■ **WRITTEN PROBLEM**:
Show each line of the rows below that contains the string "instances". Case counts.

■ **GIVEN DATA**:
##############################
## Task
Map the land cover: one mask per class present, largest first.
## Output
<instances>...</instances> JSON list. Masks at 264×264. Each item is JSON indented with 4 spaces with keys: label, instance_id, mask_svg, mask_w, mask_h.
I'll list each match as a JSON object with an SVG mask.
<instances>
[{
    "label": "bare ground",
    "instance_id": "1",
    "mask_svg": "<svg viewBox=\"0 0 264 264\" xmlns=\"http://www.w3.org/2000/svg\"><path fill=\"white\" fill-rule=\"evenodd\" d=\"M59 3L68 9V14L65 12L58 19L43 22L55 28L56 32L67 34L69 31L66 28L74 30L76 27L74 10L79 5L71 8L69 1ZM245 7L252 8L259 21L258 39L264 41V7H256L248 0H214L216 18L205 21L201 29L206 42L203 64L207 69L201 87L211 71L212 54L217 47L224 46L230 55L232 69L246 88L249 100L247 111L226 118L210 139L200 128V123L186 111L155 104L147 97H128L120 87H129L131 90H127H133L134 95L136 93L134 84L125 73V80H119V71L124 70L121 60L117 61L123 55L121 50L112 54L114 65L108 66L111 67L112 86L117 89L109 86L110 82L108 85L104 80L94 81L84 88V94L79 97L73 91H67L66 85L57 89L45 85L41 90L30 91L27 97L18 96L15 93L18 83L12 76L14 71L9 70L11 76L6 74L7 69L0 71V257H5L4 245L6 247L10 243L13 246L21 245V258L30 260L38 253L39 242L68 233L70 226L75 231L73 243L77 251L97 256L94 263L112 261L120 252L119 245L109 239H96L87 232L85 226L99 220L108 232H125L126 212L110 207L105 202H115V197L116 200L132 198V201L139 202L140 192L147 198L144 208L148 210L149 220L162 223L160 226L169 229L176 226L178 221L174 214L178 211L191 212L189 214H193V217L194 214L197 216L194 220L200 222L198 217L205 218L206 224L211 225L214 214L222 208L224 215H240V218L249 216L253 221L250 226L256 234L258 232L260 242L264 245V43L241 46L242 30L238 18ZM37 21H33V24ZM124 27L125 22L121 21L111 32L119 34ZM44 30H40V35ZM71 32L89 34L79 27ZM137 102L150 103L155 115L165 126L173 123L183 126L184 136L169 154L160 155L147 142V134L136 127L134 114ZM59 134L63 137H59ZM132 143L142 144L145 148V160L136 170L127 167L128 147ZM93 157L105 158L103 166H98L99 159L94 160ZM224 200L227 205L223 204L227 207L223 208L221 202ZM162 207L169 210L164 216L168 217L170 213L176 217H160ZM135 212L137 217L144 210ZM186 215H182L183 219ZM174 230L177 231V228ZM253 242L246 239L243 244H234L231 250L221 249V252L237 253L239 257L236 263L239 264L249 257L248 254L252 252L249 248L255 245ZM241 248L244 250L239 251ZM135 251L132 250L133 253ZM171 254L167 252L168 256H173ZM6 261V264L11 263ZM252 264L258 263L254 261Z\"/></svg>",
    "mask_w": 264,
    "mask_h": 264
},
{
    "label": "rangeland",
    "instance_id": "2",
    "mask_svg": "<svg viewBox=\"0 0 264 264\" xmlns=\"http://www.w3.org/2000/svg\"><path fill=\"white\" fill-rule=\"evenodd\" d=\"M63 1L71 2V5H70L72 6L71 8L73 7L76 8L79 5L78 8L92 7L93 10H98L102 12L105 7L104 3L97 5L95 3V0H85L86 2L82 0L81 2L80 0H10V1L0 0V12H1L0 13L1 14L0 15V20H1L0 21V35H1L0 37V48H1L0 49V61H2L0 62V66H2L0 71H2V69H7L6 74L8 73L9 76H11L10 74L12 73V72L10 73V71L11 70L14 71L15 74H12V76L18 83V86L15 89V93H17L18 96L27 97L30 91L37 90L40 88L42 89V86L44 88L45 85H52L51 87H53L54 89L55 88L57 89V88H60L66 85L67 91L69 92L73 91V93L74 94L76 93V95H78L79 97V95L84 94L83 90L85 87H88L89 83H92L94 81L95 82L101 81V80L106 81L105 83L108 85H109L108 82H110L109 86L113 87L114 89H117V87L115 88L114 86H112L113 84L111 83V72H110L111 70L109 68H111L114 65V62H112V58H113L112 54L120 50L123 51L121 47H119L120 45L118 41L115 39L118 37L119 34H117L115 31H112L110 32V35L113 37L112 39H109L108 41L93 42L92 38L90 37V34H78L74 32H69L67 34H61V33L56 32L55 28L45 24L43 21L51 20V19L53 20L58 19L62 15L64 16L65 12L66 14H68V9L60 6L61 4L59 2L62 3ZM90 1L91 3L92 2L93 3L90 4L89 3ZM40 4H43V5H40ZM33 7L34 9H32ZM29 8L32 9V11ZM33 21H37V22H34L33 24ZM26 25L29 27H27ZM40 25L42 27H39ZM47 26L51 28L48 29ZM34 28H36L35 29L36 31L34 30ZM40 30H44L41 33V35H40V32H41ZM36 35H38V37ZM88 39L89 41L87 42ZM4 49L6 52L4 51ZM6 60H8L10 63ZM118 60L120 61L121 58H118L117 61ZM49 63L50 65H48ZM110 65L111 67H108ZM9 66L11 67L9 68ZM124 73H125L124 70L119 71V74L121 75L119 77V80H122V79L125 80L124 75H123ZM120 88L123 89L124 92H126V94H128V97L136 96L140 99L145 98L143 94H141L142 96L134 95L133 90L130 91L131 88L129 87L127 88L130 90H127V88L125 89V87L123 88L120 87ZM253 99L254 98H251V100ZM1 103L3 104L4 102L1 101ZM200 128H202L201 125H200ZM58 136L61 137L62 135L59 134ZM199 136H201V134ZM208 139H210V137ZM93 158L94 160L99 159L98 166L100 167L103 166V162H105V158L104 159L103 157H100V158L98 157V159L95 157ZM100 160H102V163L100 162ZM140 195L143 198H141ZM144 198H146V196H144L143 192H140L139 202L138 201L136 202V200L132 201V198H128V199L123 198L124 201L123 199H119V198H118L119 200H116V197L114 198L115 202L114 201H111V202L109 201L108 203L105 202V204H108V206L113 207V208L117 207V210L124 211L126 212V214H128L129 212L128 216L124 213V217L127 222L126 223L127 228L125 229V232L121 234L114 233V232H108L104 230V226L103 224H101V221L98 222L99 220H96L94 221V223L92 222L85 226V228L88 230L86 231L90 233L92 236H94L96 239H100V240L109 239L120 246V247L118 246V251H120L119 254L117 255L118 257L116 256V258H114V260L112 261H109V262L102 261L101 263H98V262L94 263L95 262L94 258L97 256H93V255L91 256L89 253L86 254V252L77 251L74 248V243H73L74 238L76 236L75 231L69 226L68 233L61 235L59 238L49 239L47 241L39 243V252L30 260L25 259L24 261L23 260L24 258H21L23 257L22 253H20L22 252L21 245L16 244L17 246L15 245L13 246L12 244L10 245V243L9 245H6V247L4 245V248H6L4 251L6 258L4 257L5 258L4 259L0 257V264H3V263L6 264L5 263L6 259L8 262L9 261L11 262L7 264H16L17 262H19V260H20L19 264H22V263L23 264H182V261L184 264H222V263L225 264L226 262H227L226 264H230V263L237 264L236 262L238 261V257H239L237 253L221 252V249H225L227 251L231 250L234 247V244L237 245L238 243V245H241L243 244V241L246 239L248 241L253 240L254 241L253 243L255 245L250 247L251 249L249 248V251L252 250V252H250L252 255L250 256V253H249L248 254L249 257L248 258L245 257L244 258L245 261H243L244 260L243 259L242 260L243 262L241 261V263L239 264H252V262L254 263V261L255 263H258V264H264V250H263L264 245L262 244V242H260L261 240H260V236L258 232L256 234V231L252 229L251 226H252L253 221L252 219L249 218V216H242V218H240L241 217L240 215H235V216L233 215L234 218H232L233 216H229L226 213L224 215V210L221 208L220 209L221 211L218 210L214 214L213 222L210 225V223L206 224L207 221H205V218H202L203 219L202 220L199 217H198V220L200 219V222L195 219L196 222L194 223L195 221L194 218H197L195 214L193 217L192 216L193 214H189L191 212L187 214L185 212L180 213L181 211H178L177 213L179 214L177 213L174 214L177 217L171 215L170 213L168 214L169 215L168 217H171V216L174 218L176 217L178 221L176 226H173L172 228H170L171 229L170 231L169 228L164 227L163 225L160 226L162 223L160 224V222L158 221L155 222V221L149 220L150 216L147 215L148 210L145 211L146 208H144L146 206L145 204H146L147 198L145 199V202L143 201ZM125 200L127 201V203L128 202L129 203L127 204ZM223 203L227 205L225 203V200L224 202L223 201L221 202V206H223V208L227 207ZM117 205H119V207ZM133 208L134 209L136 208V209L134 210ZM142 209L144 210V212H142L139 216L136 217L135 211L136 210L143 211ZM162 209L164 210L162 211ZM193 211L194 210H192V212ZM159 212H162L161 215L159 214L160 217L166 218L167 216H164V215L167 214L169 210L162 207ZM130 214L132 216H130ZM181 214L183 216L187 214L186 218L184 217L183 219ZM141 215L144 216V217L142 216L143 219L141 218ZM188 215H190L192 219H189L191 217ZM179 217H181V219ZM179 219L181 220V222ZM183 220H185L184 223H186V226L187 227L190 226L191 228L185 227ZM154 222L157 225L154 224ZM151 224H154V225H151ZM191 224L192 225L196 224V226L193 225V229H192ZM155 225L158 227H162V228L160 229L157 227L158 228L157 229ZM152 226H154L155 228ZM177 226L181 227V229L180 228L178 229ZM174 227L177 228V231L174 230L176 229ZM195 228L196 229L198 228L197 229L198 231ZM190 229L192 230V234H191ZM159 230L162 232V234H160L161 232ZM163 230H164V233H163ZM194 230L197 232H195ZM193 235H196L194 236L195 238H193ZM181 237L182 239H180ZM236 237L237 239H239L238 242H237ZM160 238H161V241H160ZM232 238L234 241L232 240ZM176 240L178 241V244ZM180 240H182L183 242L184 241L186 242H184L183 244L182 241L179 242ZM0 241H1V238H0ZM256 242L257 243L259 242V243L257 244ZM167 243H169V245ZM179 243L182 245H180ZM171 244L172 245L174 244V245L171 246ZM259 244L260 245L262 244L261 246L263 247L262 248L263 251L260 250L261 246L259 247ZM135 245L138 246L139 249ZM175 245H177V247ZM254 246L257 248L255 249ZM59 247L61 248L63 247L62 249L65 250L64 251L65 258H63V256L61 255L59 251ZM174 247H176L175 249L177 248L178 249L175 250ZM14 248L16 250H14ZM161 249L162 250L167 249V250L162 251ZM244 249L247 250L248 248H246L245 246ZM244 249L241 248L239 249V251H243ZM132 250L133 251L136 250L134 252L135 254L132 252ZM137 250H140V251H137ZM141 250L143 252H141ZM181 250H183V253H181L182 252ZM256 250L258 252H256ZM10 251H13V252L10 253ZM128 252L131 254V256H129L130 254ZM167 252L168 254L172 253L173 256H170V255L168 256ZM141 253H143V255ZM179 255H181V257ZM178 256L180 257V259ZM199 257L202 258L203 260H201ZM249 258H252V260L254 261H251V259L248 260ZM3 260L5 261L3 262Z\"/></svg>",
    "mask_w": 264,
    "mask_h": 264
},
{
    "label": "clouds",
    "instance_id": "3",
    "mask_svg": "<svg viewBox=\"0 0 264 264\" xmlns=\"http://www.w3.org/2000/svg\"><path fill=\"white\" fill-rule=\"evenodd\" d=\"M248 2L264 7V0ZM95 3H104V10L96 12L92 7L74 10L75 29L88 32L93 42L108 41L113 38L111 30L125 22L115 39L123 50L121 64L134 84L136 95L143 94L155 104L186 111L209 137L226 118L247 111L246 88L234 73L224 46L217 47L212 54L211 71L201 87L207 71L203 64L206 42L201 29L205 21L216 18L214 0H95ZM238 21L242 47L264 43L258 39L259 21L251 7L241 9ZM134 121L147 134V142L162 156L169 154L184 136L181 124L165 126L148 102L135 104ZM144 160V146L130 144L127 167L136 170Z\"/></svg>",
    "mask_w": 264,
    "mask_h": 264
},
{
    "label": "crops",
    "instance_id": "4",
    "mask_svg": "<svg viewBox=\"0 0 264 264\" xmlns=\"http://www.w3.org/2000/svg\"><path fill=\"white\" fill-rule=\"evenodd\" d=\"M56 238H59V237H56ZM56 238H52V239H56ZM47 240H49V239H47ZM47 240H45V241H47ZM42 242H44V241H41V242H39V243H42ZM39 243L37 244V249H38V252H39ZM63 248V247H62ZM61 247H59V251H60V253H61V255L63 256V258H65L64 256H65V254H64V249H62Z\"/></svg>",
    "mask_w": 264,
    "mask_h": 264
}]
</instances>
##############################
■ **CORRECT RESPONSE**:
<instances>...</instances> JSON list. Masks at 264×264. Each item is JSON indented with 4 spaces with keys: label, instance_id, mask_svg, mask_w, mask_h.
<instances>
</instances>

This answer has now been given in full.